L’agressivité de la non-violence
Nancy Labonté, Groupe Bonne Nouv’ailes
Judith Butler, philosophe féministe, estime que la violence est toujours collective. Elle provient d’une éducation, d’une société et de politiques la suscitant, elle est systémique. La non-violence doit donc aussi être collective.
Dans son livre traduit par Christophe Jaquet, La force de la non-violence, elle présente, en un premier temps, ses idées personnelles sur la non-violence et sur la « pleurabilité 1 » des personnes, tout en critiquant l’individualisme. Ce concept central, la pleurabilité, fait que certaines vies sont ou ne sont pas « pleurables ». Lorsque des personnes et des animaux peuvent subir la violence, c’est que leur pleurabilité est faible. Elle est une forme de dignité basée sur la peine qu’on aura par rapport à la mort ou à la souffrance de certaines personnes.
L’autrice poursuit en explorant des idées liées à la violence — et autres concepts utiles pour la réflexion sur la non-violence — à partir des lectures de Sigmund Freud, Mélanie Klein, Michel Foucault, Walter Benjamin, Frantz Fanon, Donna Haraway et bien d’autres.
La postface est un appel à adhérer à une pensée radicale de non-violence dans une « solidarité riche de sens » et de cultiver une pensée critique, surtout en ce qui concerne les droits humains bafoués dans l’impunité.

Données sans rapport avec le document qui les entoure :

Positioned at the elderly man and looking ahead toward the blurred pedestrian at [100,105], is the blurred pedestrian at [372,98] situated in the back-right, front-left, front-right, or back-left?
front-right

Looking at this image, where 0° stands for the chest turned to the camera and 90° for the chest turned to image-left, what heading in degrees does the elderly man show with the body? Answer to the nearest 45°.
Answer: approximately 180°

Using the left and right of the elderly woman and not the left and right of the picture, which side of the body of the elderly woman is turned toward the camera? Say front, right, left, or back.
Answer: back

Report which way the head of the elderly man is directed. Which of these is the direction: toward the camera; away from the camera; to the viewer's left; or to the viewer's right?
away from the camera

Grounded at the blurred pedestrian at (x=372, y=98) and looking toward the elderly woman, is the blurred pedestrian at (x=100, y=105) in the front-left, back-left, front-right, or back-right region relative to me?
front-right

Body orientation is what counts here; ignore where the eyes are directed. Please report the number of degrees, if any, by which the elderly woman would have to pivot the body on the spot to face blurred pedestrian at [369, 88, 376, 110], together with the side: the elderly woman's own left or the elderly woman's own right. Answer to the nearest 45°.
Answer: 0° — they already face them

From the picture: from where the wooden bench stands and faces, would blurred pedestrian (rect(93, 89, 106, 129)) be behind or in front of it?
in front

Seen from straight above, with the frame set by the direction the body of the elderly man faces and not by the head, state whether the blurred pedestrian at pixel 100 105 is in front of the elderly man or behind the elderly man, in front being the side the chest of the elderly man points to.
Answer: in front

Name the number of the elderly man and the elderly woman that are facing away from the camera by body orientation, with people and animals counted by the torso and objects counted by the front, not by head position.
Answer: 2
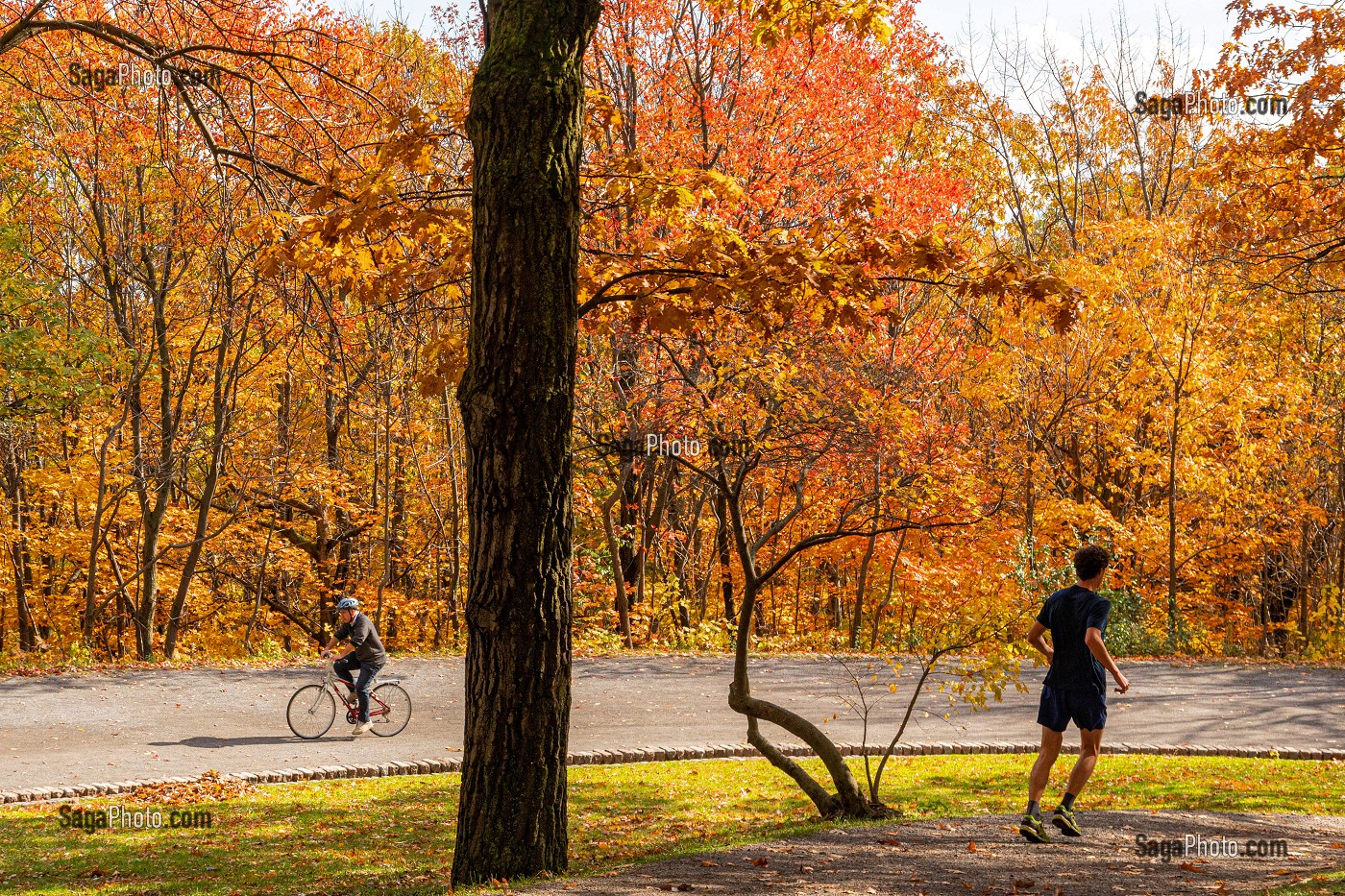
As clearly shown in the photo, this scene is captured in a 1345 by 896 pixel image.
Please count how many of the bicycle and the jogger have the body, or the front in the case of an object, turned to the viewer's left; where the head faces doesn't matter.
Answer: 1

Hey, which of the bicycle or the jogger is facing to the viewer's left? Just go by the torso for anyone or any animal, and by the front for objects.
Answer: the bicycle

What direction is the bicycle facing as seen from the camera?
to the viewer's left

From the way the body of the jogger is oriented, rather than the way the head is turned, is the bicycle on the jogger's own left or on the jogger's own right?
on the jogger's own left

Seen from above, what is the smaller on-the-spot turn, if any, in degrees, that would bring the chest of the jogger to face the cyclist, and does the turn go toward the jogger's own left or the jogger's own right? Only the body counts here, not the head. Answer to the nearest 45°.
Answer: approximately 90° to the jogger's own left

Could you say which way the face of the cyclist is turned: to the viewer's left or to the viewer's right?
to the viewer's left

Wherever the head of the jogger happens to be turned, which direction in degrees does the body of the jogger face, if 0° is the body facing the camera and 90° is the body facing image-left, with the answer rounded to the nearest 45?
approximately 225°
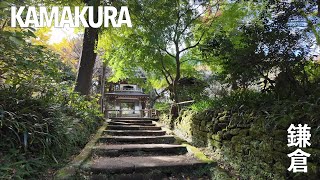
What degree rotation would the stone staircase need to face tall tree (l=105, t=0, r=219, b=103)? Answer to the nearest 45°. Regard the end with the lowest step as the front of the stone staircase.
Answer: approximately 180°

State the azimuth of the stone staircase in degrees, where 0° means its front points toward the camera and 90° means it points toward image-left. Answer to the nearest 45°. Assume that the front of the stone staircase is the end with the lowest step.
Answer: approximately 0°

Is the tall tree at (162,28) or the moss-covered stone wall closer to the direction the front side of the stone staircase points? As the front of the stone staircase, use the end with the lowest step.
the moss-covered stone wall
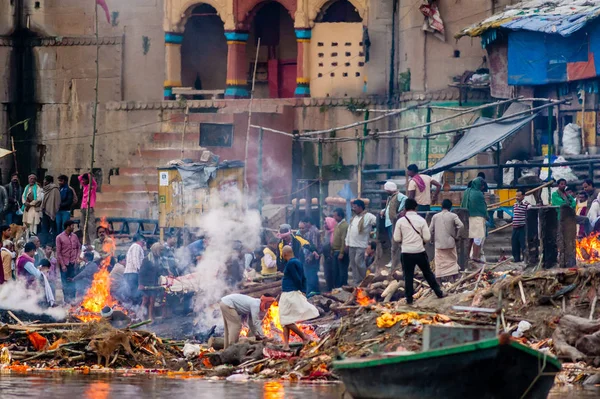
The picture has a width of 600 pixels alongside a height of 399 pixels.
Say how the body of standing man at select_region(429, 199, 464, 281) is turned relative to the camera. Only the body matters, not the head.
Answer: away from the camera

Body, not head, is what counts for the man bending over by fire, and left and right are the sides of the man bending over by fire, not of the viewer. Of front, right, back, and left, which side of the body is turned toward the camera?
right

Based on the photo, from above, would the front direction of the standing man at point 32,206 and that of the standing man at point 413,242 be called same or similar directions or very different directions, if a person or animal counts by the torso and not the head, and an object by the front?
very different directions

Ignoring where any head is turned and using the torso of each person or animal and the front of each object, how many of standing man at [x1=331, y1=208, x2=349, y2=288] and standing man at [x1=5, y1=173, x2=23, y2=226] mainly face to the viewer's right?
0

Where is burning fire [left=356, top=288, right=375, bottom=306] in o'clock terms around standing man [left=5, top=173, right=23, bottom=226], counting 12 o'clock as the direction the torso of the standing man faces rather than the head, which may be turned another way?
The burning fire is roughly at 11 o'clock from the standing man.

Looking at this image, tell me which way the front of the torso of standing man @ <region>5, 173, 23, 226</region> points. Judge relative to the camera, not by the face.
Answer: toward the camera

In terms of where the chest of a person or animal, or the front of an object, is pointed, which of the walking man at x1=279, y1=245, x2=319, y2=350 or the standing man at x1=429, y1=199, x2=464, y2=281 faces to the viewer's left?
the walking man at x1=279, y1=245, x2=319, y2=350

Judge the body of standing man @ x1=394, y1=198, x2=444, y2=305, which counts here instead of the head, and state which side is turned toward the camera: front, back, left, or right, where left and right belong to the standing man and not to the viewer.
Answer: back
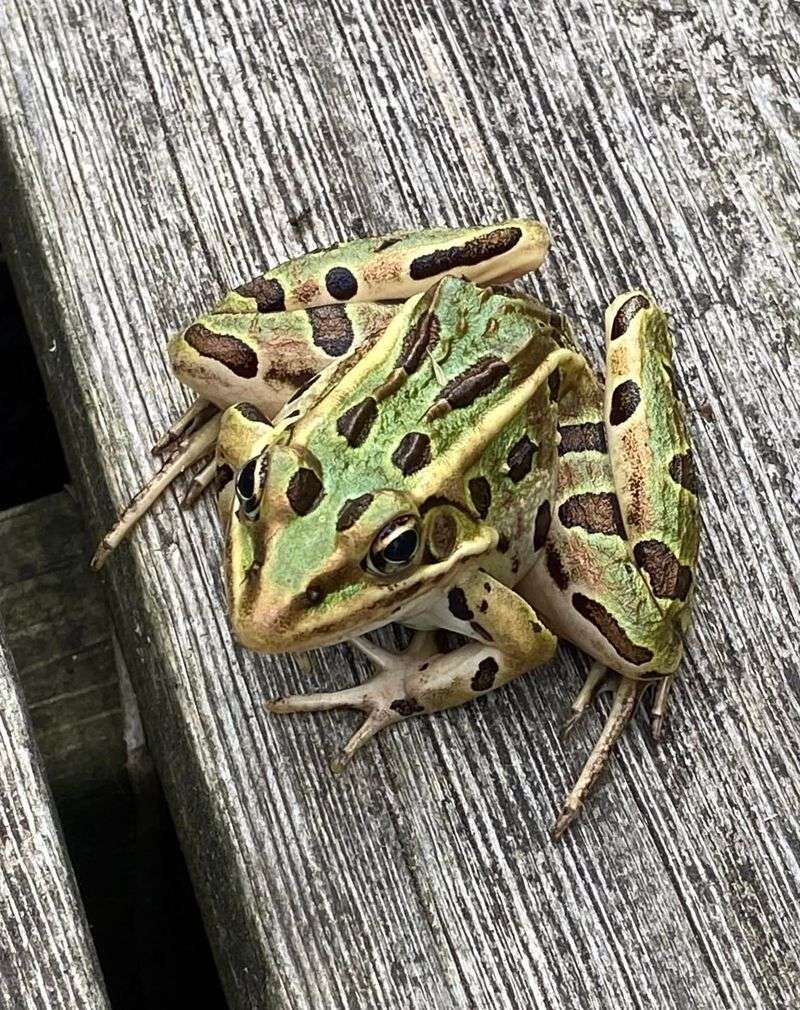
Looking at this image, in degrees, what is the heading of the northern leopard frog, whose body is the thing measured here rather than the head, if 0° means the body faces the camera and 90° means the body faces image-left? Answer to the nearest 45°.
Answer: approximately 45°
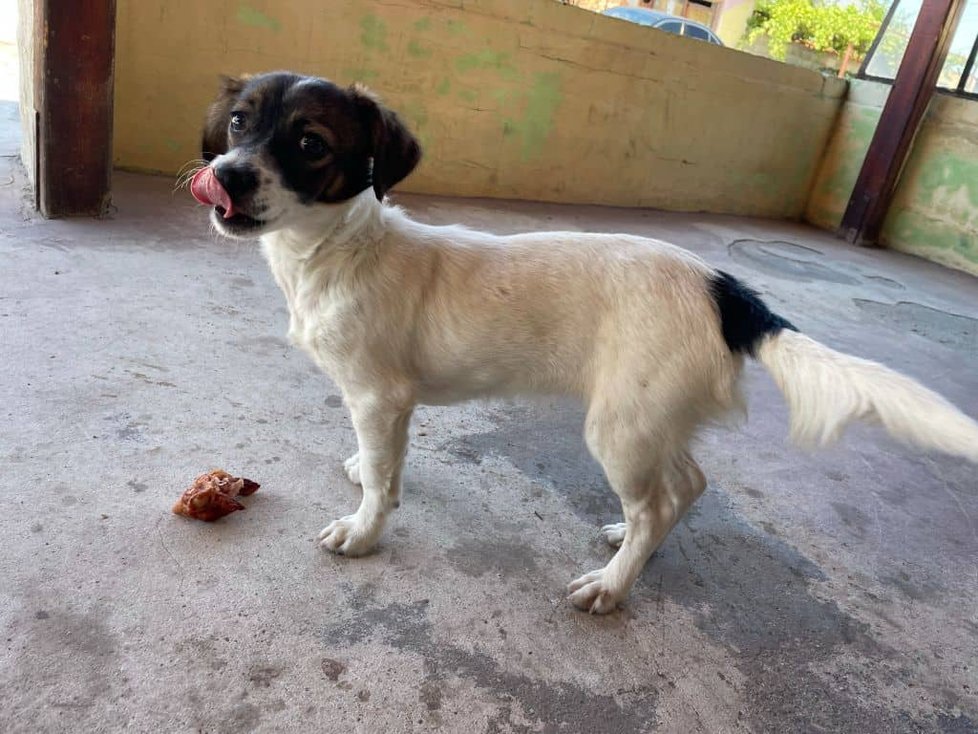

La radicalité du féminisme, c’est la racine même de l’exercice de l’égalité entre toutes et tous les humain.e.s. C’est également un état de conscience qui se manifeste dans la non-violence, parce que choisir de lutter contre l’oppression patriarcale ou contre les effets corrompus de l’économie ou des politiques qui fragilisent les femmes, c’est choisir d’éliminer la violence.
L’interdépendance est à la source d’un monde collectif où l’individualisme devrait être déconstruit. Pour ce faire, Judith Butler précise que l’interdépendance est difficile à intégrer parce que certaines vies ont plus de valeurs et que d’autres ne sont pas pleurables. Ainsi il y a des personnes considérées comme non-pleurables, tels les migrants, les autochtones ou les femmes victimes de violence et de meurtre. Afin d’établir ce monde collectif tissé d’interdépendance, Judith Butler évoque qu’il faudrait atteindre l’égale pleurabilité de toutes les personnes. Il n’y a qu’en imaginant, au-delà de la violence, un monde d’appartenance et d’égalité que la radicalité de la non-violence commencera à germer. Il faut imaginer une égalité radicale, partout, pour tout le monde.
Butler nous amène aussi à distinguer agressivité et violence. L’agressivité peut être l’attitude d’une action qui n’est pas forcément violente. Butler parle de non-violence agressive. Selon elle, on ne peut pas faire disparaitre la violence dans la passivité, mais il y a des chemins de force qui demandent une certaine agressivité et contestent la violence : par exemple, une manifestation pacifique avec une barricade humaine pour faire obstacle à la police ou encore une pétition pour la paix. Pourtant, ces moyens sont considérés comme violents. Or ce sont des inversions « qui occultent le caractère interdépendant et contraignant du lien social » (p. 78). La résistance à la violence n’est pas nécessairement de la contre-violence.
Puisque les liens entre les personnes sont potentiellement violents, la force de la non-violence est ici éloquente, alors qu’elle résiste et braque en force la violence. Afin d’instaurer un monde pacifique, il n’est pas suffisant de résister avec force à la violence, il faut développer un imaginaire de la non-violence et créer d’autres formes de vie civile et politique. Enfin, la liberté sociale ne marquera pas la fin de la non-violence, parce que c’est une attitude à cultiver et à maintenir, collectivement.
Il faut préciser qu’il s’agit d’une lecture corsée pour laquelle les efforts sont essentiels afin d’appréhender ce monde où la montée de la violence menace un nombre grandissant de personnes dont la pleurabilité est remise en question. Le titre parle de : La force de la non-violence, il est donc évident qu’on n’y abordera pas une douceur non violente (sauf bien entendu cette vision d’un monde d’une égale pleurabilité pour toutes et tous). Ce titre hurle fort et, à la fois, il dit quelque chose qui n’est pas inédit : les rapports de force initient la violence. Parler de force, c’est parler de rapport et de résistance. Pourquoi pas une force de résistance ?
1 Pleurabilité : néologisme qui signifie « que l’on peut pleurer, qui est digne d’être pleurée ».